生娘の私を女にしてくれたのは彼だけど、慣れている様子だったし、アレほど美丈夫だ。
女の人とそういう関係になるのは多かったであろう。
だから何人目の女でも仕方ないと思っていた。
でも、宇髄さんの"初めて"をもらった人が目の前にいるという事実に動揺を隠せなかった。

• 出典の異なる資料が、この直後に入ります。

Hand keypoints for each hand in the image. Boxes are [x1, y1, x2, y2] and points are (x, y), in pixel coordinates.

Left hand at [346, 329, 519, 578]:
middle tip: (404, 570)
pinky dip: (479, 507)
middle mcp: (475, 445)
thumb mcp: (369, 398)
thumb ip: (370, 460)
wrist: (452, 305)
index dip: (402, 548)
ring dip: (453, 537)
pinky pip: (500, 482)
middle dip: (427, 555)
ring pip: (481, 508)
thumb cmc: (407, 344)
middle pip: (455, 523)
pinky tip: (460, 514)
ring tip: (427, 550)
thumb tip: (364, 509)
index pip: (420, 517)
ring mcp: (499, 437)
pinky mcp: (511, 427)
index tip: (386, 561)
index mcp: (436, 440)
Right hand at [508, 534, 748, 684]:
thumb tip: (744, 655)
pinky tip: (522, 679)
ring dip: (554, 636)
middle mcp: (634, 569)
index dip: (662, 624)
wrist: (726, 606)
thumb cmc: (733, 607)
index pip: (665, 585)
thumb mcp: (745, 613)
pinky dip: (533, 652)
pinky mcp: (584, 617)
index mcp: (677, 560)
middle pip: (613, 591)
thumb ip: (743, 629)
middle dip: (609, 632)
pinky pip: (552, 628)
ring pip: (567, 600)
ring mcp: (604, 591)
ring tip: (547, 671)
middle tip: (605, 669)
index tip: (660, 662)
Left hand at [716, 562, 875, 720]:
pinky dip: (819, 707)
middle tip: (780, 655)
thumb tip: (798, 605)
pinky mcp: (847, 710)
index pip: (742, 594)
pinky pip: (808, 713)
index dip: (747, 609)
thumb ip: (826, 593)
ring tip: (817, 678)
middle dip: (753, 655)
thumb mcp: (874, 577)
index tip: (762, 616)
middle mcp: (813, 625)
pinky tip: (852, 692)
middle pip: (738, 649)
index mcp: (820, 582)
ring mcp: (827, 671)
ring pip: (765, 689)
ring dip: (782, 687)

今更初めて性交した相手が瑠璃さんだと知ったところで何もできることはない。
嫉妬で乱される心もどうしようもないのだ。
「…そう、なんですね。初めて知りました。」
「天元は優しいからあなたが傷つかないように言わなかったんでしょうね。」
そう。確かに宇髄さんは優しい。
きっと私が気に病むと思って言わなかったのは当たってると思う。
乱されるな。
聞かされたところでどうすることもできやしない。
今の彼の愛を信じているし、疑う余地はない。
「彼のは大きいから受け入れるの大変でしょう?慣らし方も口づけの仕方も全部私が教えてあげたのよ。ちゃんと気持ちいいでしょう?」
「…はい。」
──聴きたくない。
「舐めるの好きよね?全身舐めてくる天元が懐かしいわ。今でもそうなの?」
「あー…あはは。」
──知りたくない。
「最初はガツガツと荒い抱き方だったけど、だんだんと余裕が出てきて優しく抱けるようになったわ。良かったわね。あなたには優しいでしょう?」
「……はい。」
──やめて。
「もうあなたといがみ合うのも面倒になってきたし、天元がどこが気持ちいいか教えてあげましょうか?同じ男性に抱かれる仲なのだから仲良くしましょう。」
「…け、結構です。」
──もうやめて。
頭の中がおかしくなりそうだった。
昔の宇髄さんのことは知らない。
知らないけど知らなくていいと思っていたのは嫉妬でおかしくなりたくなかったからだ。
だけど、瑠璃さんのことを傷つけておきながら自分が傷つけば途端に彼女を責めたくなってしまう自分はなんて浅ましい女だ。
品性を保って、毅然とした態度で接しなければ。
そうしなければ私は彼女と同じだ。
必死に自分の心を戒めると、精一杯の笑顔を向けた。